Dying with Dignity Tasmania has praised the Governor of California, Jerry Brown, for signing their new assisted dying law and expressing his compassion and understanding of the needs of people with prolonged, intolerable suffering. The End of Life Option Act passed both houses of the Californian Parliament in September, but could have been vetoed by the Governor.
According to reports, Governor Brown, a Catholic and former Jesuit seminarian, consulted a Catholic Bishop and two of his own doctors before making his decision to endorse the law. He is reported as stating the crux of the matter for him was whether the state of California should continue to make it a crime for a dying person to end his life no matter how great his pain and suffering. In his statement to legislators, he said: “I do not know what I would do if I were dying in prolonged and excruciating pain. I am certain, however, that it would be a comfort to be able to consider the options afforded by this bill”.
He also said he would not deny that comfort to others.
Dying with Dignity Tasmania has thanked Lara Giddings for her continued commitment to a new voluntary assisted dying Bill and Cassy O’Connor who will co-sponsor it. The President, Margaret Sing, said she hoped a Liberal co-sponsor would also come forward and urged Tasmanian members of Parliament to follow Governor Brown’s compassionate lead and support a new Voluntary Assisted Dying Bill when it is moved. “We agree with him it should not be a crime for doctors to assist patients to end their intolerable and unrelievable suffering through drugs that will end their lives peacefully, when doctors and patients know they’re never going to get any better and there are no other options to end that suffering,” Ms Sing said. “Only a few people will need this assistance but a voluntary assisted dying law will provide comfort to many more of us to know there could be an option if we are faced with terrible suffering at the end of our lives”.
She also said that the new law is particularly significant because California is the most populous US State with a population of 38 million and several similar proposals and Bills have been rejected in the past.
California has become the fifth US State where it will be legal for doctors to prescribe lethal drugs for terminally ill people with less than six months to live and have made a voluntary, competent and informed decision.
Supporting information
1. With the signing of the Californian End of Life Option Act, there will be 11 jurisdictions where voluntary assisted dying is legal:
Switzerland (1942 Criminal Code)
US States – Oregon (1997), Washington (2009), Vermont (2013), Montana through a court decision and California (2015). A New Mexico court appeal for legal assisted dying is underway.
Europe: The Netherlands (2002), Belgium (2002) and Luxembourg (2009)
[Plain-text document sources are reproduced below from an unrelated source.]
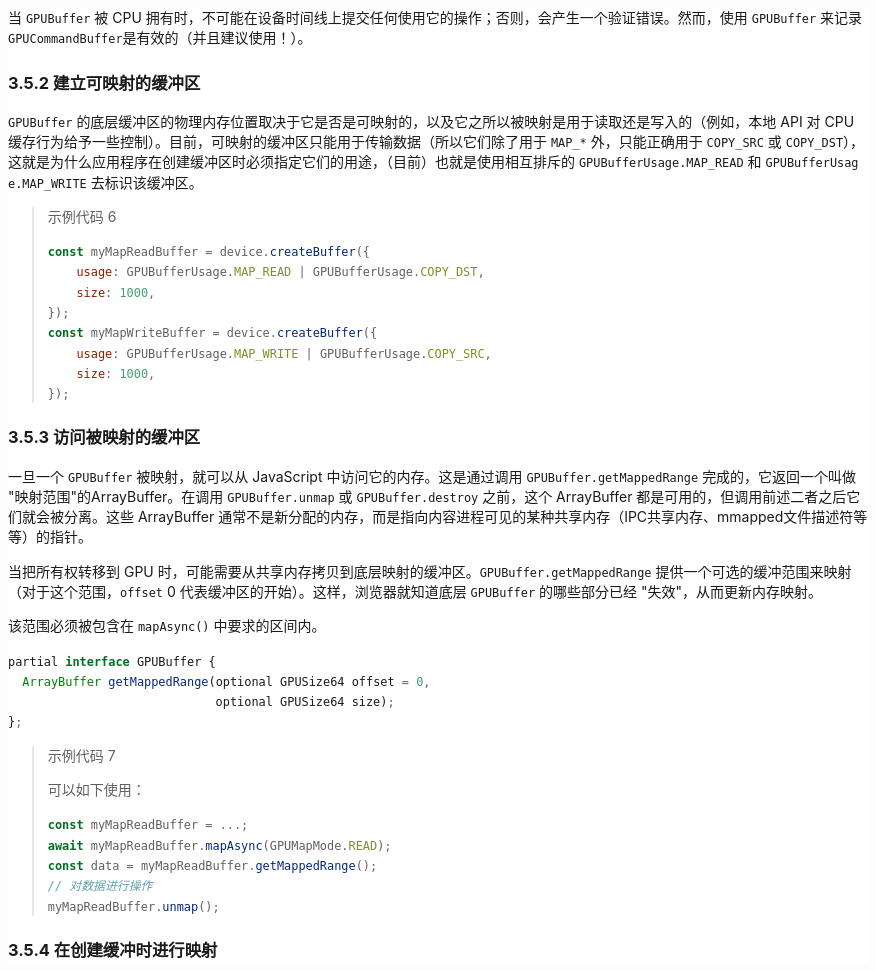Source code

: 当 `GPUBuffer` 被 CPU 拥有时，不可能在设备时间线上提交任何使用它的操作；否则，会产生一个验证错误。然而，使用 `GPUBuffer` 来记录 `GPUCommandBuffer`是有效的（并且建议使用！）。

### 3.5.2 建立可映射的缓冲区

`GPUBuffer` 的底层缓冲区的物理内存位置取决于它是否是可映射的，以及它之所以被映射是用于读取还是写入的（例如，本地 API 对 CPU 缓存行为给予一些控制）。目前，可映射的缓冲区只能用于传输数据（所以它们除了用于 `MAP_*` 外，只能正确用于 `COPY_SRC` 或 `COPY_DST`），这就是为什么应用程序在创建缓冲区时必须指定它们的用途，（目前）也就是使用相互排斥的 `GPUBufferUsage.MAP_READ` 和 `GPUBufferUsage.MAP_WRITE` 去标识该缓冲区。

> 示例代码 6
>
> ```javascript
> const myMapReadBuffer = device.createBuffer({
>     usage: GPUBufferUsage.MAP_READ | GPUBufferUsage.COPY_DST,
>     size: 1000,
> });
> const myMapWriteBuffer = device.createBuffer({
>     usage: GPUBufferUsage.MAP_WRITE | GPUBufferUsage.COPY_SRC,
>     size: 1000,
> });
> ```

### 3.5.3 访问被映射的缓冲区

一旦一个 `GPUBuffer` 被映射，就可以从 JavaScript 中访问它的内存。这是通过调用 `GPUBuffer.getMappedRange` 完成的，它返回一个叫做 "映射范围"的ArrayBuffer。在调用 `GPUBuffer.unmap` 或 `GPUBuffer.destroy` 之前，这个 ArrayBuffer 都是可用的，但调用前述二者之后它们就会被分离。这些 ArrayBuffer 通常不是新分配的内存，而是指向内容进程可见的某种共享内存（IPC共享内存、mmapped文件描述符等等）的指针。

当把所有权转移到 GPU 时，可能需要从共享内存拷贝到底层映射的缓冲区。`GPUBuffer.getMappedRange` 提供一个可选的缓冲范围来映射（对于这个范围，`offset`  0 代表缓冲区的开始）。这样，浏览器就知道底层 `GPUBuffer` 的哪些部分已经 "失效"，从而更新内存映射。

该范围必须被包含在 `mapAsync()` 中要求的区间内。

```typescript
partial interface GPUBuffer {
  ArrayBuffer getMappedRange(optional GPUSize64 offset = 0,
                             optional GPUSize64 size);
};
```

> 示例代码 7
>
> 可以如下使用：
>
> ```javascript
> const myMapReadBuffer = ...;
> await myMapReadBuffer.mapAsync(GPUMapMode.READ);
> const data = myMapReadBuffer.getMappedRange();
> // 对数据进行操作
> myMapReadBuffer.unmap();
> ```

### 3.5.4 在创建缓冲时进行映射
Canada: Quebec Province (2014). Action is also underway to implement a decision in February 2015 by the Canadian Supreme Court that prohibition of assisted dying is unconstitutional and the court supported “physician-assisted death for a competent adult person who (1) clearly consents to the termination of life and (2) has a grievous and irremediable medical condition (including an illness, disease or disability) that causes enduring suffering that is intolerable to the individual in the circumstances of his or her condition”.
Columbia, South America, through court decisions.
2. There are two key differences between the legal provisions:
In US States, the requirement is that people accessing assisted dying must be terminally ill with 6 months or less to live. In Quebec, people have to be “at the end of life” (undefined). Elsewhere it is not, and has never been, a requirement for people to be terminally ill because the focus is on unbearable and unrelievable suffering due to an incurable and irreversible medical condition.
In Switzerland and US States, people have to take the final act to self-administer the lethal drugs (eg by swallowing them or opening the valve of a drip) and doctors are prohibited from administering them (eg by injection). Elsewhere self-administration and doctor-administration are legal.